However: in the medium/long term, it’s simply not going to be efficient for the combined Element/Gitter team to split our efforts maintaining two high-profile Matrix clients. Our plan is instead to merge Gitter’s features into Element (or next generations of Element) itself and then - if and only if Element has achieved parity with Gitter based on the above list - we expect to upgrade the deployment on gitter.im to a Gitter-customised version of Element. The inevitable side-effect is that we’ll be adding new features to Element rather than Gitter going forwards.

In practice, the main outcome in the end should be Element having benefited massively from levelling up with Gitter - and Gitter benefiting massively from all the goodies which Element and Matrix brings, including:

  • E2E Encryption
  • Reactions
  • Constantly improving native iOS & Android clients (which should be a welcome alternative to Gitter’s natives ones, which are already being deprecated)
  • VoIP and conferencing
  • All the alternative clients, bots, bridges and servers in Matrix
  • The full open standard Matrix API
  • Widgets (embedding webapps into rooms!)
  • ...and of course participation in the wider decentralised Matrix network.

So, there you have it. It’s a new era for Gitter - and we look forward to reinvigorating Gitter’s communities over the coming months. We hope Gitter users will be blown away by the features arriving from Matrix… and we hope that Element users will be ecstatic with the performance and polish work that Gitter-parity will drive us towards. Imagine having guest access in Element that can launch and load a massive room in less than a second!

Finally, we would like to explicitly reassure the Gitter community again that we love and understand Gitter (it was one of the very first ever bridges we wrote for Matrix, for instance) - and we will be doing everything we can to not screw up our responsibility in looking after it. Please, please let us know if you have any concerns or if we ever fall short on this.

Any questions, come talk to us on #gitter:matrix.org - which is bridged with https://gitter.im/matrix-org/gitter. Exciting times ahead!

****************

_Things to do_.
**a.** Rewrite the Gitter announcement from "Finally, we would" to "Exciting times ahead!", renaming "Exciting times ahead" as "Big changes ahead".
**b.** According to the Gitter announcement, what do Widgets let users do?
The entries that follow were taken from a different source than the Gitter announcement.

****************

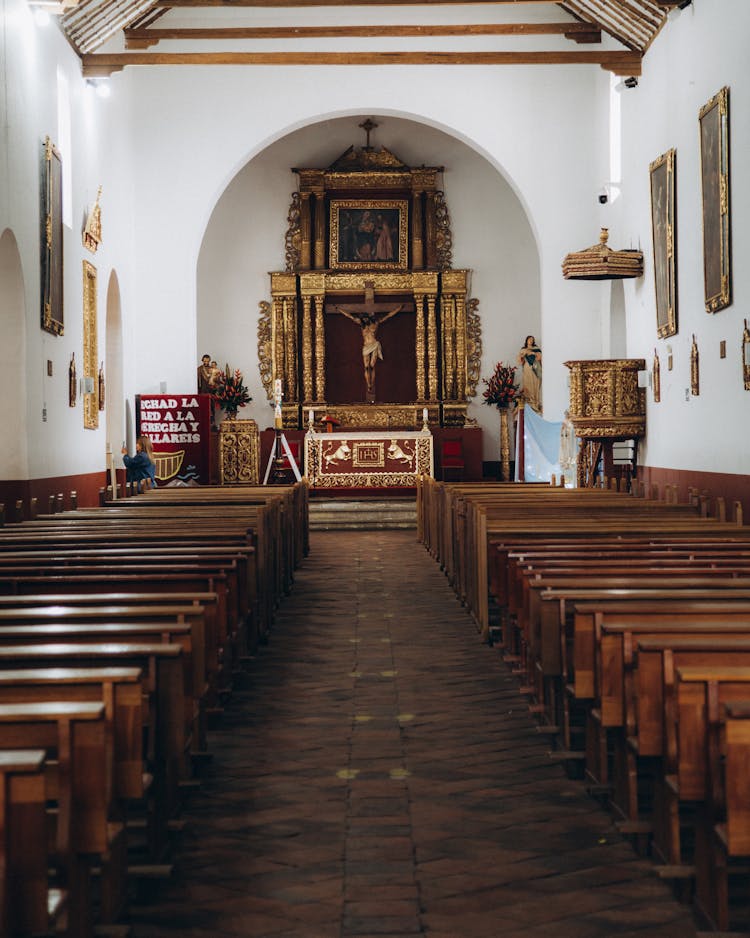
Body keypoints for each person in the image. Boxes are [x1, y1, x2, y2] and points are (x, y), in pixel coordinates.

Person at [333, 304, 403, 397]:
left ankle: (371, 384)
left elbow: (388, 315)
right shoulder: (362, 325)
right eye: (364, 318)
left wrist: (398, 309)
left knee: (372, 366)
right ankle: (369, 384)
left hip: (374, 345)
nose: (365, 319)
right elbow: (349, 316)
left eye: (366, 318)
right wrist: (339, 309)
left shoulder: (376, 323)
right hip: (366, 346)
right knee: (366, 367)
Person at [518, 335, 542, 413]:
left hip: (535, 368)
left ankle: (536, 403)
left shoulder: (537, 349)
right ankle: (529, 403)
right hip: (527, 368)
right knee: (528, 384)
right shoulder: (523, 349)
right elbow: (520, 360)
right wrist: (524, 354)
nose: (531, 341)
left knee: (535, 384)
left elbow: (540, 358)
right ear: (526, 340)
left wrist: (533, 354)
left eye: (532, 340)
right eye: (529, 339)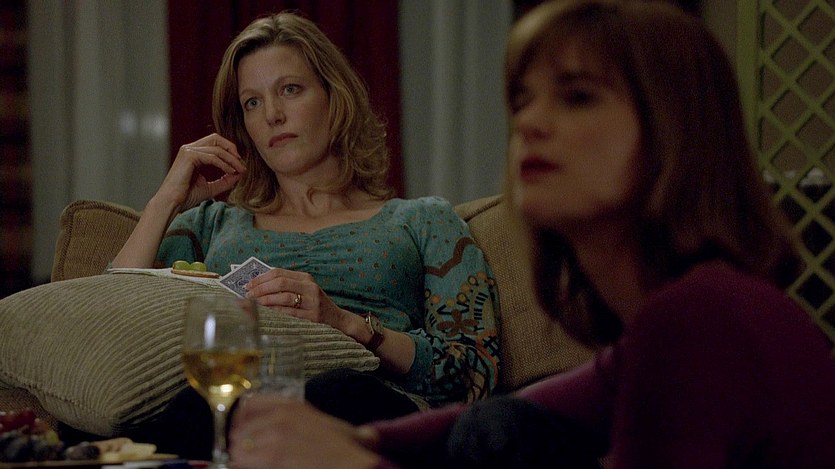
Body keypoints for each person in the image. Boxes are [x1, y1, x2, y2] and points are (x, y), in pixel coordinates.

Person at [225, 1, 835, 468]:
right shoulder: (653, 331)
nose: (531, 122)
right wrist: (352, 439)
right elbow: (500, 414)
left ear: (672, 130)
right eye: (523, 99)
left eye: (577, 97)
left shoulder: (701, 320)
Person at [110, 11, 499, 459]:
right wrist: (167, 200)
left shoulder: (422, 220)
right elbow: (113, 319)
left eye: (290, 90)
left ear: (335, 97)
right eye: (252, 103)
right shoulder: (211, 223)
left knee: (336, 390)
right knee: (188, 409)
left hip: (365, 404)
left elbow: (475, 372)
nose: (272, 115)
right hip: (232, 407)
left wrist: (346, 323)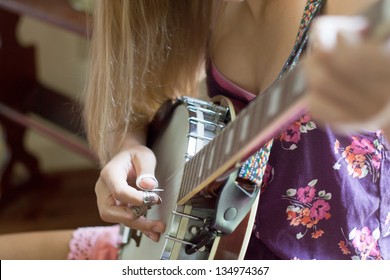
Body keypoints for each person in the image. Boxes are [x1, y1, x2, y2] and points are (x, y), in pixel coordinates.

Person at [0, 0, 389, 260]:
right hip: (211, 251)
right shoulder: (212, 8)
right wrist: (130, 147)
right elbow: (152, 99)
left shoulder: (348, 8)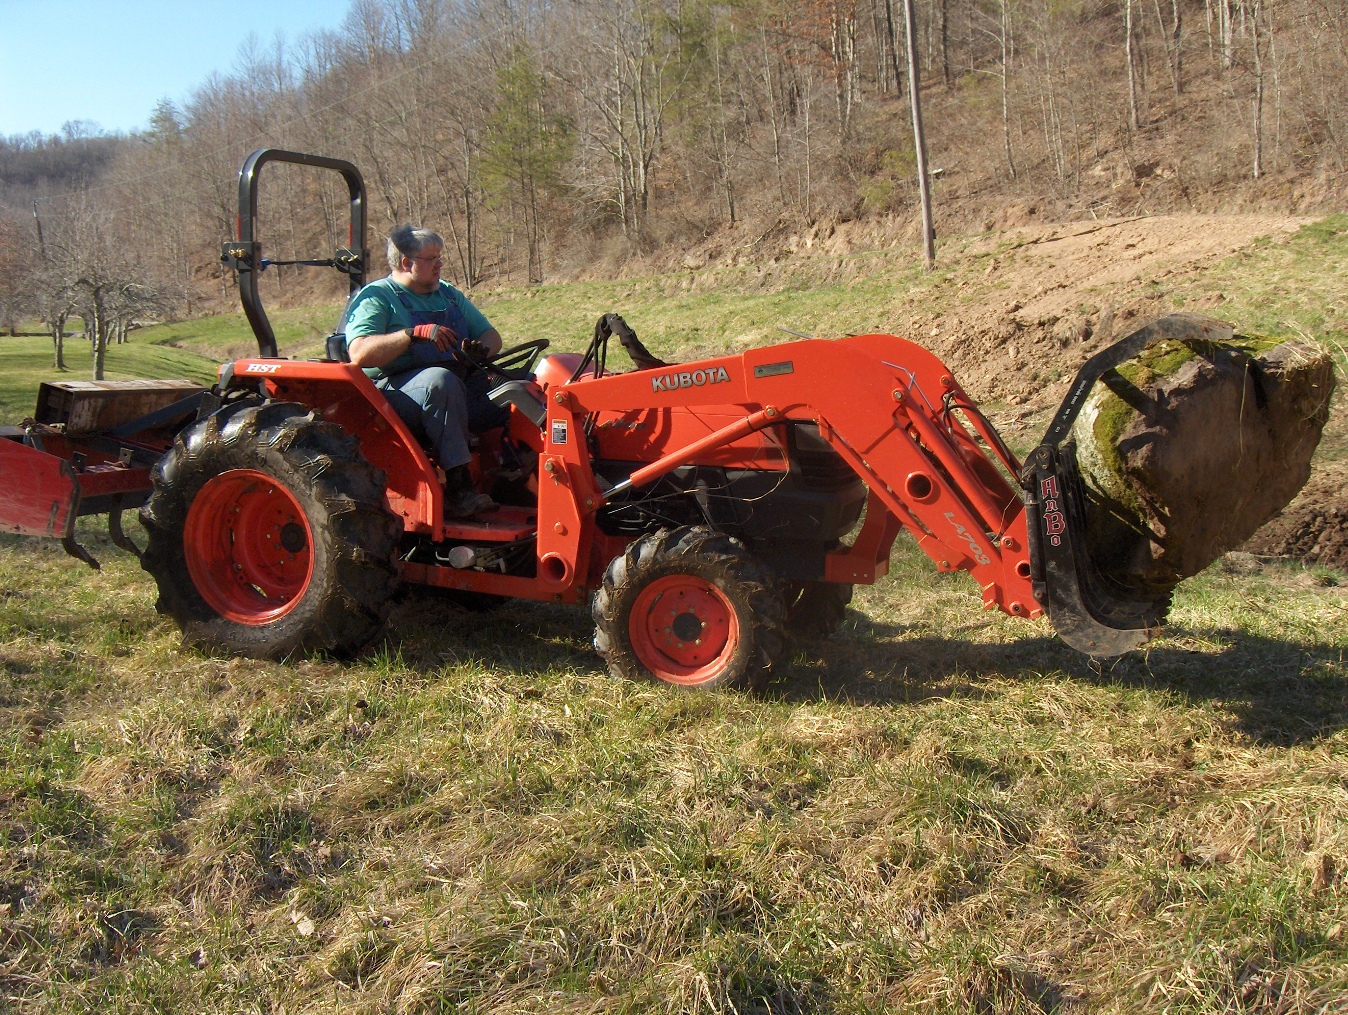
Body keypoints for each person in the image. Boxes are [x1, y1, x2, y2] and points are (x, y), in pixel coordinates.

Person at [345, 226, 508, 517]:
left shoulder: (448, 295)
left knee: (518, 386)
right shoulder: (377, 297)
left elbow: (491, 336)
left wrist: (478, 352)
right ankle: (459, 489)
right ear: (407, 263)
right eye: (432, 259)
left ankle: (518, 472)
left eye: (440, 257)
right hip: (392, 392)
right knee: (440, 382)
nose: (440, 264)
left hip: (453, 379)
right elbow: (360, 353)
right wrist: (411, 334)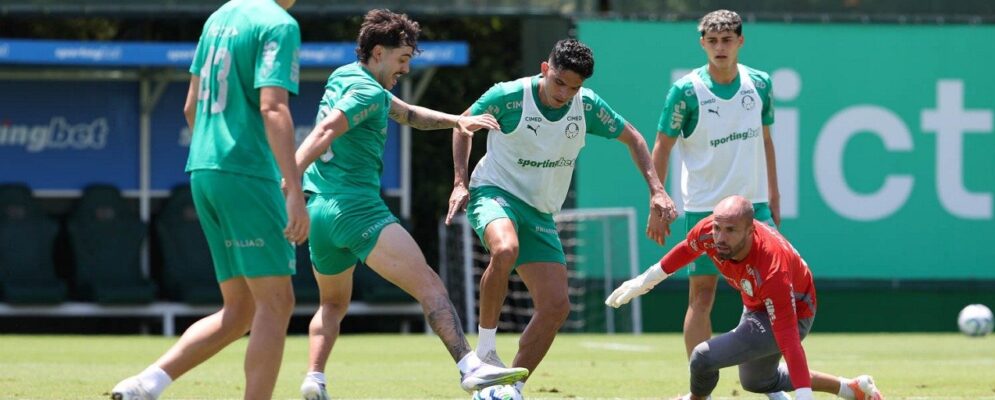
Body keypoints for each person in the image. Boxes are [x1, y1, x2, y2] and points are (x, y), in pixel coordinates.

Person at [293, 9, 528, 400]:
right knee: (430, 286)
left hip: (319, 212)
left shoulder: (345, 77)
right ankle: (470, 367)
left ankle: (313, 379)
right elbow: (327, 129)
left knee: (332, 302)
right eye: (402, 59)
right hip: (356, 209)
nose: (405, 68)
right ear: (379, 52)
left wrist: (458, 121)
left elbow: (408, 114)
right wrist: (289, 176)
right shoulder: (367, 91)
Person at [446, 39, 676, 395]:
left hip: (540, 210)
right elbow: (463, 126)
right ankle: (485, 354)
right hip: (494, 191)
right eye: (559, 82)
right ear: (544, 69)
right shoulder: (507, 97)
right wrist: (460, 182)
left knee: (556, 307)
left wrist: (657, 190)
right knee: (504, 250)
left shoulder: (586, 107)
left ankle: (511, 387)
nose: (565, 93)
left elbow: (634, 138)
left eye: (575, 87)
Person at [111, 0, 309, 399]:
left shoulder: (220, 16)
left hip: (204, 168)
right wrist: (293, 187)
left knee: (240, 311)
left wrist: (216, 152)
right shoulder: (278, 23)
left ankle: (143, 386)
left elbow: (190, 107)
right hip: (247, 172)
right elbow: (273, 108)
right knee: (276, 302)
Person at [606, 195, 884, 400]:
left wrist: (804, 397)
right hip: (757, 304)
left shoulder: (772, 267)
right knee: (758, 381)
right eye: (717, 228)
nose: (719, 237)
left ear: (751, 231)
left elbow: (788, 339)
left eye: (730, 230)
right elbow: (685, 250)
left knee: (702, 357)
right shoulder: (710, 232)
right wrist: (644, 281)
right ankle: (851, 388)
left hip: (795, 311)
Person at [646, 11, 783, 398]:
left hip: (754, 206)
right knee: (701, 296)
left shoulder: (760, 83)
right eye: (712, 40)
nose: (720, 47)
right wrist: (658, 200)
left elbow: (767, 141)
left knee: (769, 296)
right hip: (705, 208)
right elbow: (663, 145)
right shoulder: (685, 91)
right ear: (702, 43)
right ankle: (699, 390)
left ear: (741, 42)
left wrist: (774, 198)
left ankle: (769, 381)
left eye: (727, 40)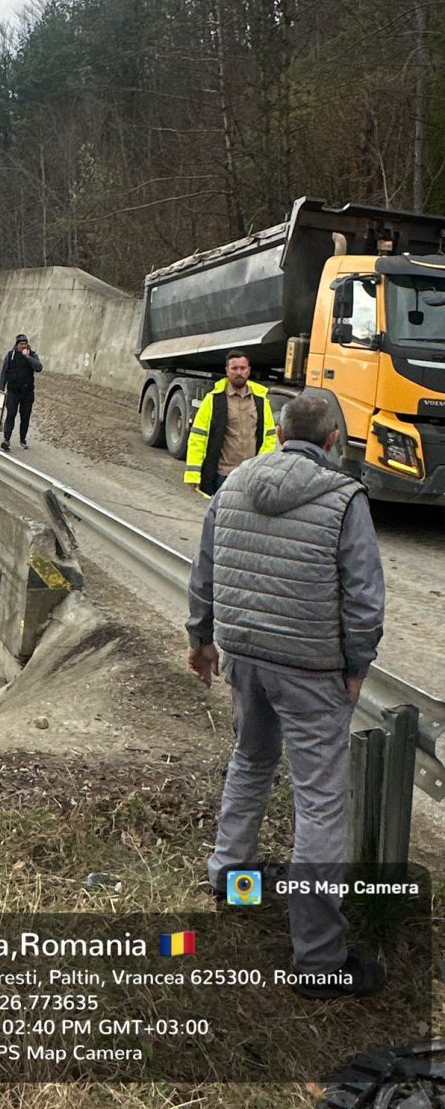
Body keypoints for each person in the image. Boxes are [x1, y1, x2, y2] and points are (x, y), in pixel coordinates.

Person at [186, 393, 386, 998]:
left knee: (249, 762)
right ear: (332, 441)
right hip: (310, 667)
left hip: (244, 656)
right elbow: (365, 599)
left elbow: (205, 569)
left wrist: (201, 638)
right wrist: (357, 666)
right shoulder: (344, 497)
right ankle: (320, 958)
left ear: (278, 432)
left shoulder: (237, 481)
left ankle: (231, 879)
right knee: (321, 801)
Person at [184, 348, 276, 495]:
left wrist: (260, 467)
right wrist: (193, 473)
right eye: (234, 368)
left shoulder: (261, 401)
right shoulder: (214, 399)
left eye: (242, 368)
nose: (239, 372)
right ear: (227, 371)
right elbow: (198, 437)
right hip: (223, 475)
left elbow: (269, 438)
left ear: (248, 370)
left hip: (250, 476)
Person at [0, 333, 42, 451]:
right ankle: (6, 439)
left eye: (25, 344)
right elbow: (4, 372)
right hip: (13, 391)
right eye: (21, 344)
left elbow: (39, 368)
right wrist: (1, 388)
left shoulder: (32, 355)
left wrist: (28, 357)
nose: (24, 346)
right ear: (17, 345)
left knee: (25, 416)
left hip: (27, 392)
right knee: (11, 414)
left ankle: (23, 440)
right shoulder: (10, 355)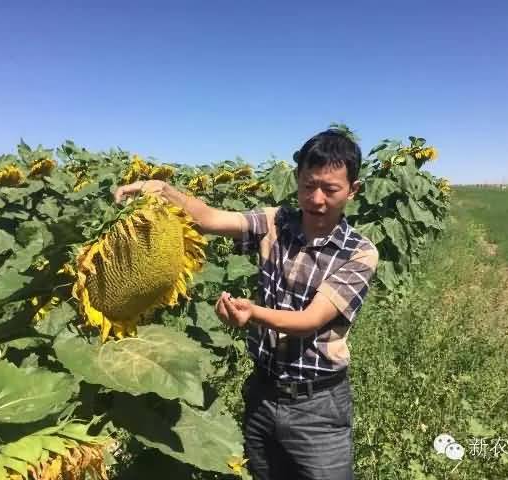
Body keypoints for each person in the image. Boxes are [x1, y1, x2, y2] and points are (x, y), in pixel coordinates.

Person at [114, 129, 378, 480]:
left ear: (353, 190)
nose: (316, 199)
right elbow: (210, 219)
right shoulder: (275, 222)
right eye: (308, 186)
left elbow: (311, 320)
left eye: (330, 190)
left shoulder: (359, 252)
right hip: (263, 393)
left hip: (317, 405)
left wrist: (252, 313)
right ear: (297, 179)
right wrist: (162, 190)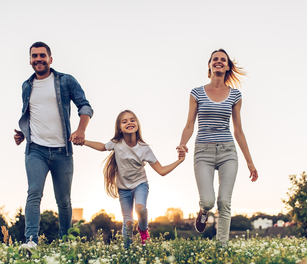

****************

_Set of answers_.
**a.**
Finally, we would like to explicitly reassure the Gitter community again that we love and understand Gitter (it was one of the very first ever bridges we wrote for Matrix, for instance) - and we will be doing everything we can to not screw up our responsibility in looking after it. Please, please let us know if you have any concerns or if we ever fall short on this.

Any questions, come talk to us on #gitter:matrix.org - which is bridged with https://gitter.im/matrix-org/gitter. Big changes ahead!

**b.** Embed webapps into rooms.